The U.S. spends somewhere between $700 billion to $1 trillion a year on fossil fuel energy in total. If you quadruple the cost of energy, you’re basically going to have to extract somewhere between 2.8 and 4 trillion dollars extra from the economy each year. That’s why we can’t just go wholesale, willy nilly for solar panels, and shouldn’t trying. It would ruin us economically.

But if we had to, we could transition to a combination of wind, solar thermal, and nuclear and replace half of that energy for maybe 1.5X the cost, which would add more like an additional 250 billion dollars per year. That would slow economic growth, but it wouldn’t end civilization. If we had to replace all fossil fuel with energy that costs twice as much, we’d add maybe an extra trillion dollars in costs to a 20 trillion dollar economy. That would eliminate economic growth and result in a period of stagnation while we re-engineered society to be more energy efficient.

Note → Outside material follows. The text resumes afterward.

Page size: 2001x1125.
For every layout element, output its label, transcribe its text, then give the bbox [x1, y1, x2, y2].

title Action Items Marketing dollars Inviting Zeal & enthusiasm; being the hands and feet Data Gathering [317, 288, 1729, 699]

The good news is that if that kind of economic pressure starts building, the market will start making that transition all on its own - no government intervention required. In fact, it’s already doing that - U.S. factories spend large quantities of money already improving their energy efficiency.

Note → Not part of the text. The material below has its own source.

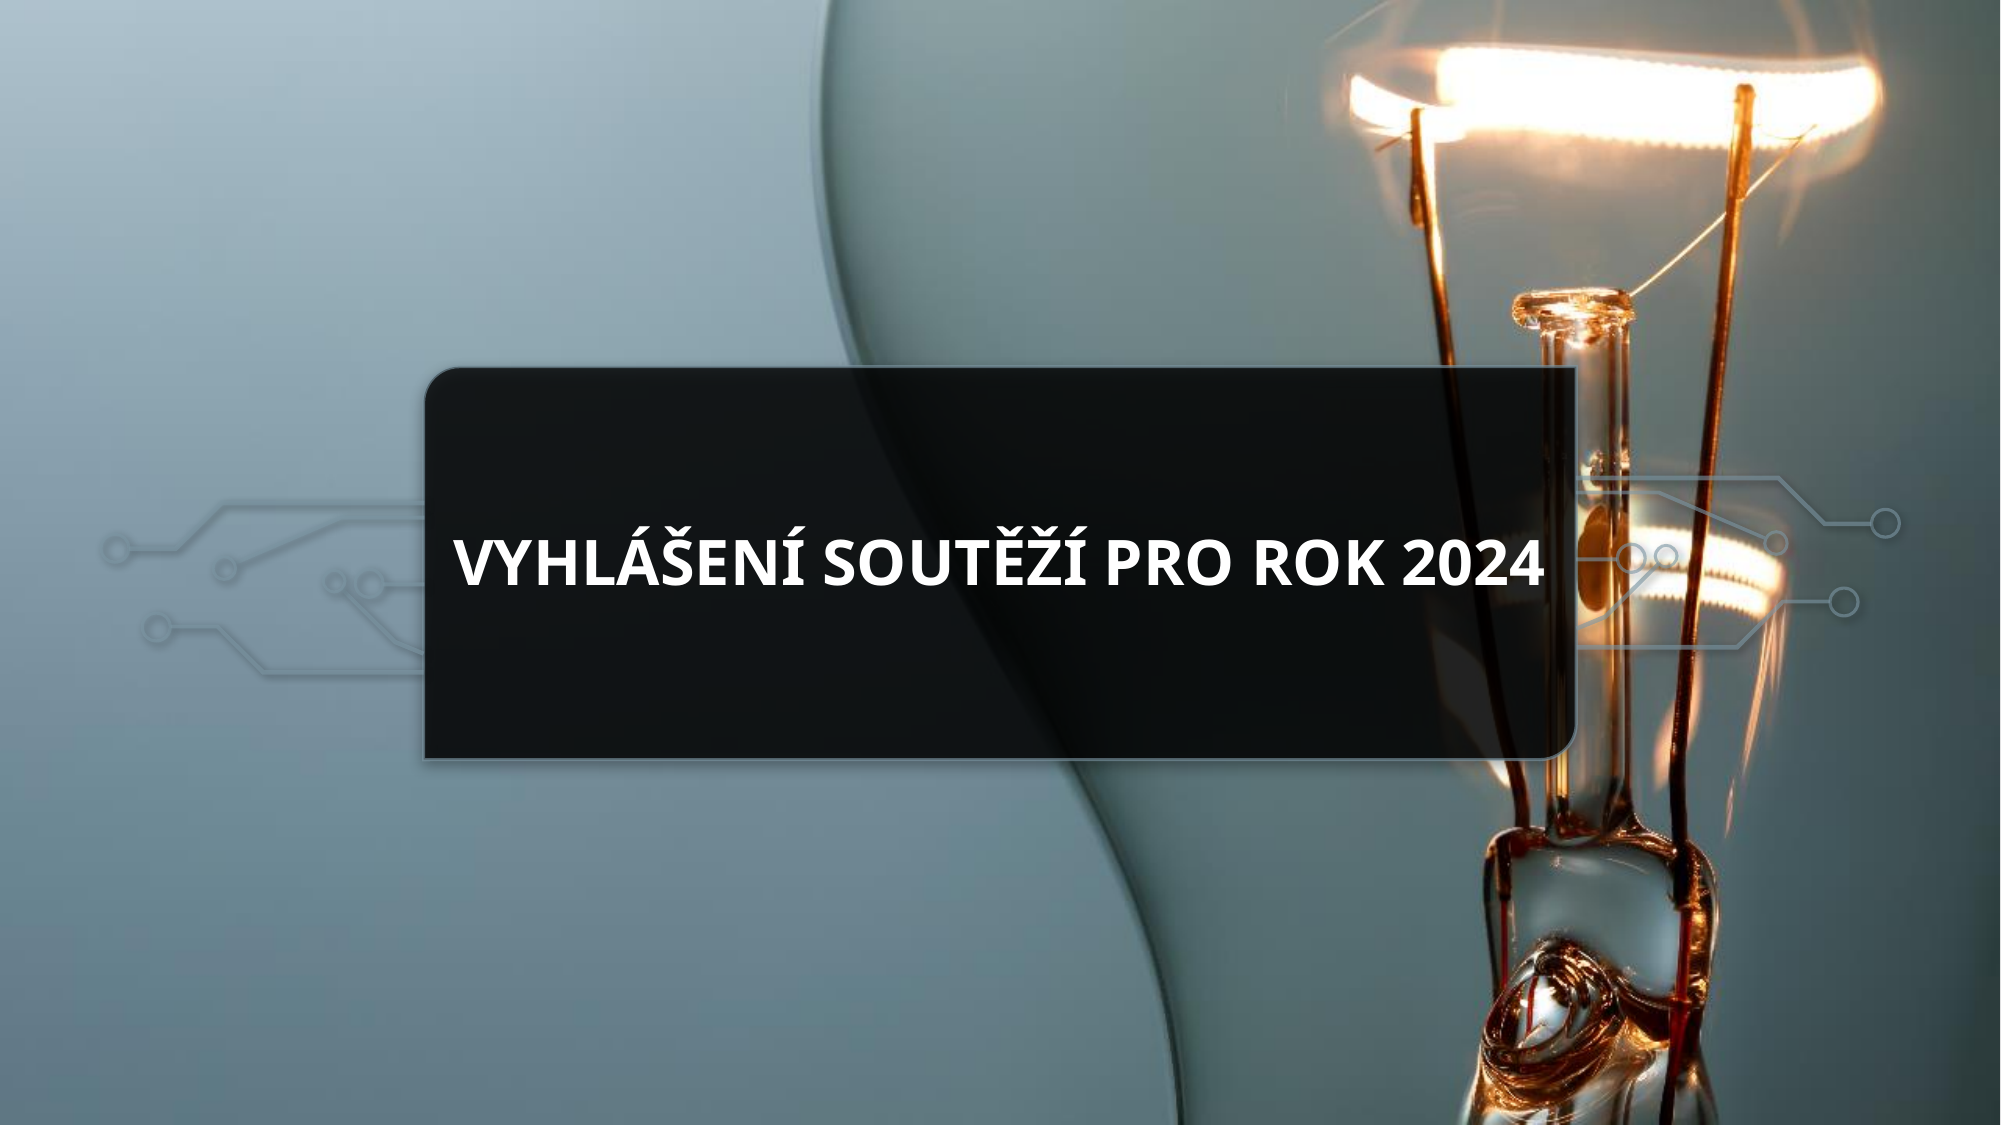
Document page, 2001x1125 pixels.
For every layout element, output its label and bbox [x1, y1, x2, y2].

picture [0, 0, 2000, 1125]
text_box [99, 366, 1902, 760]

New fire reported, reactor #4

Some people actually want a major radiological disaster to occur. As if it would somehow exonerate their long held enviro-pussy beliefs against nuclear power. :rolleyes:

Please spare us the blow-by-blow media hype circus. :rolleyes:

Possibly. Or, you’re just mad 'cause you can’t scream “impossible! Cite! Prove it!” anymore.

He could still say “Inconceivable!”, if he’s fool enough to match wits with a Cecilian, when death is on the line.

I see what you did there!

Hmm. I admit it’s not attractive, but it doesn’t really strike me as dangerous.

Whooshed 1, 'luci!

And in the category of, “No shit, Sherlock,” we have this genius* -

What! Hey, Japan - quit allowing your reactors to overheat! Oh, wait, I think they’re already trying to do that.

*Not an article really worth reading - I was aiming for something a little more science-based and sensationalism-light, but this quote made my eyes roll.

It wasn’t remotely a whoosh, but thanks for noticing.

(Does that make it a meta-whoosh?)

Thanks for identifying yourself as the type of pustule who uses the ‘opponents of nuclear energy/the Iraq occupation/new offshore oil drilling want a meltdown/our soldiers to die/a nightmare oil spill.’

Even gonzomax and FXMastermind, as vocal as they’ve been about nuclear power and this ongoing disaster would really rather people not be endangered.

You twit.

In 1972 the AEC safety official was decrying the pressure system used in the GE reactors. He felt they were unacceptable safety risks. He said “What are the advantages of the pressure suspension ,apart from cost”. Yes they could have and should have been made safer.